-- Dataset entries --
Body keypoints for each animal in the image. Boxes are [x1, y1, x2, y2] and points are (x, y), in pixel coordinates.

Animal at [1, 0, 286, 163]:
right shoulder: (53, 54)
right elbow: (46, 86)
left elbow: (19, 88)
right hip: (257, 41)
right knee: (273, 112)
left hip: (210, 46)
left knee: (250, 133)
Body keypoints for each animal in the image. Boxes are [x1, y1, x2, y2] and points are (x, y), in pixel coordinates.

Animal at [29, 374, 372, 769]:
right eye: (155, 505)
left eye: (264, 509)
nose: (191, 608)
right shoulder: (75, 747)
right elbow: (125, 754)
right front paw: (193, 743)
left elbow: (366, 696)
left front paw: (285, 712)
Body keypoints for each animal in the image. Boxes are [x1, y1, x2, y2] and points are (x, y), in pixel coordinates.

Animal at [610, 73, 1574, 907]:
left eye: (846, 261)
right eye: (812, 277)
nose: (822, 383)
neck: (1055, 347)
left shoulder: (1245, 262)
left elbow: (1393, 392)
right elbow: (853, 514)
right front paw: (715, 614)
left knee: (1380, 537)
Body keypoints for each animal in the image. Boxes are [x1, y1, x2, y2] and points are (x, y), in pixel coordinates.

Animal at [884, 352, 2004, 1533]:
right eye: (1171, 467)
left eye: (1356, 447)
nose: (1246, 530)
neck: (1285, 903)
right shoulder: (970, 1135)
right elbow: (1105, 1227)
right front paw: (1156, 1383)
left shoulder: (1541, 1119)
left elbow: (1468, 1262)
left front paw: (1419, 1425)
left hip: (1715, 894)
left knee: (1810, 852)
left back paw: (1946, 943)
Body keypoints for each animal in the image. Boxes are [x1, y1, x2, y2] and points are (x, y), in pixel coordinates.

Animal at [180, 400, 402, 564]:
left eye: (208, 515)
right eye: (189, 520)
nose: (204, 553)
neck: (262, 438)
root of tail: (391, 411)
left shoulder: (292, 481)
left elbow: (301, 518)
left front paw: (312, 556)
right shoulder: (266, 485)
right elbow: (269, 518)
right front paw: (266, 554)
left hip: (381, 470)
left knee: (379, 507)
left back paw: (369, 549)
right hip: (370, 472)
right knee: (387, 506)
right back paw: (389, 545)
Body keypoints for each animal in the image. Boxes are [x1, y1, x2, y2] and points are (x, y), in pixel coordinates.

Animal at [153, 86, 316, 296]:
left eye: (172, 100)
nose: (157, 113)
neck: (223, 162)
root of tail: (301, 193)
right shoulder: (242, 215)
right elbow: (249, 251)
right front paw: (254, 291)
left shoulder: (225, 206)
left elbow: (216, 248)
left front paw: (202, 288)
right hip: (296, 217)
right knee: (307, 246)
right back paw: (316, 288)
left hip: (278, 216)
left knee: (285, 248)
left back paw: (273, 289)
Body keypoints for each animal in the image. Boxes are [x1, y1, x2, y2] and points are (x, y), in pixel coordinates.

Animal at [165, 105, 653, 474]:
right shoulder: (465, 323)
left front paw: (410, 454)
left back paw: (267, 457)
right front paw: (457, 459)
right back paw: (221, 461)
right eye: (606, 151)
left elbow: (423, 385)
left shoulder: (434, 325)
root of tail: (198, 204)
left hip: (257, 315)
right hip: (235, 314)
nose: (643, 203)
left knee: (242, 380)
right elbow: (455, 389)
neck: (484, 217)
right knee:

-- Exercise requirements --
The lines needed run from the first line of the data through the line containing "left front paw: (285, 712)"; give them again exactly and nothing else.

-- Expected answer --
Body keypoints for each animal in the image. Boxes are [x1, y1, x2, y2] and points are (x, y), in pixel coordinates.

Animal at [1, 0, 286, 163]:
right shoulder: (53, 54)
right elbow: (46, 86)
left elbow: (19, 88)
right hip: (257, 41)
right knee: (273, 112)
left hip: (210, 46)
left knee: (250, 133)
Body keypoints for each animal in the image. Boxes are [x1, y1, x2, y2] and points are (x, y), in pixel coordinates.

Animal at [29, 374, 372, 769]:
right eye: (155, 505)
left eye: (264, 509)
nose: (191, 608)
right shoulder: (75, 747)
right elbow: (125, 754)
right front paw: (193, 743)
left elbow: (366, 696)
left front paw: (285, 712)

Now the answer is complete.